WORK ORDER:
Leave out the pictures and output the data verbatim.

------ INPUT DATA ------

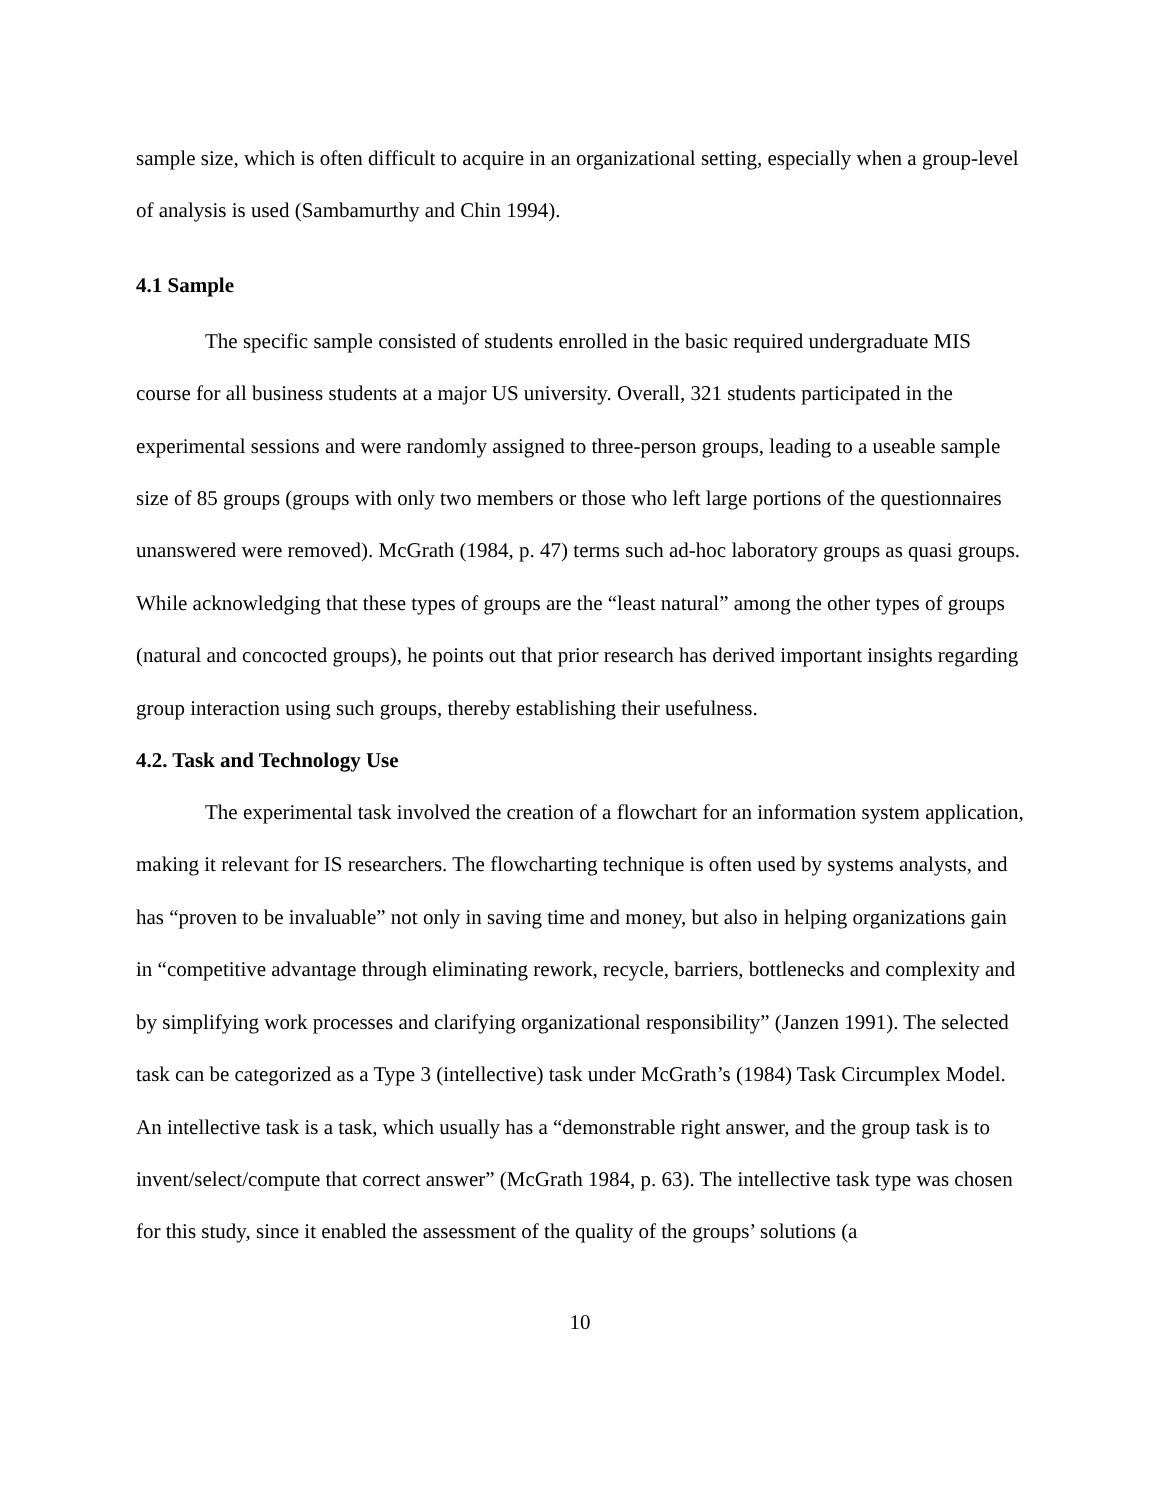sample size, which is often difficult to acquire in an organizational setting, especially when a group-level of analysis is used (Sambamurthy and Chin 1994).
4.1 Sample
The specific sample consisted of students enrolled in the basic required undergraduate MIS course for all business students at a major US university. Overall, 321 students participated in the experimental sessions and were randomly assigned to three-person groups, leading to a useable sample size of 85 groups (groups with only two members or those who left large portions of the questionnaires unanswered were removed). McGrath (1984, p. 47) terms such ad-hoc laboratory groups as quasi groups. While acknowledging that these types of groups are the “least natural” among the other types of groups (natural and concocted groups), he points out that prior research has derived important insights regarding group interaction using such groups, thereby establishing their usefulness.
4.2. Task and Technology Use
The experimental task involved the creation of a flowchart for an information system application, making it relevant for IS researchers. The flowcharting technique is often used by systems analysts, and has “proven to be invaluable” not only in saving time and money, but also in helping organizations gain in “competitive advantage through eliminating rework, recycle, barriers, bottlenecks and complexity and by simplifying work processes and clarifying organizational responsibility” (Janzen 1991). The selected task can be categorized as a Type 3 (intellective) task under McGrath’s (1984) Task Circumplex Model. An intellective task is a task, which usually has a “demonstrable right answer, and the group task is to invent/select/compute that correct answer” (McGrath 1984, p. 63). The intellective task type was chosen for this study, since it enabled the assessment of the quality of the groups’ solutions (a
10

------

SOLUTION TO THE PROBLEM:
sample size, which is often difficult to acquire in an organizational setting, especially when a group-level of analysis is used (Sambamurthy and Chin 1994).
4.1 Sample
The specific sample consisted of students enrolled in the basic required undergraduate MIS course for all business students at a major US university. Overall, 321 students participated in the experimental sessions and were randomly assigned to three-person groups, leading to a useable sample size of 85 groups (groups with only two members or those who left large portions of the questionnaires unanswered were removed). McGrath (1984, p. 47) terms such ad-hoc laboratory groups as quasi groups. While acknowledging that these types of groups are the “least natural” among the other types of groups (natural and concocted groups), he points out that prior research has derived important insights regarding group interaction using such groups, thereby establishing their usefulness.
4.2. Task and Technology Use
The experimental task involved the creation of a flowchart for an information system application, making it relevant for IS researchers. The flowcharting technique is often used by systems analysts, and has “proven to be invaluable” not only in saving time and money, but also in helping organizations gain in “competitive advantage through eliminating rework, recycle, barriers, bottlenecks and complexity and by simplifying work processes and clarifying organizational responsibility” (Janzen 1991). The selected task can be categorized as a Type 3 (intellective) task under McGrath’s (1984) Task Circumplex Model. An intellective task is a task, which usually has a “demonstrable right answer, and the group task is to invent/select/compute that correct answer” (McGrath 1984, p. 63). The intellective task type was chosen for this study, since it enabled the assessment of the quality of the groups’ solutions (a
10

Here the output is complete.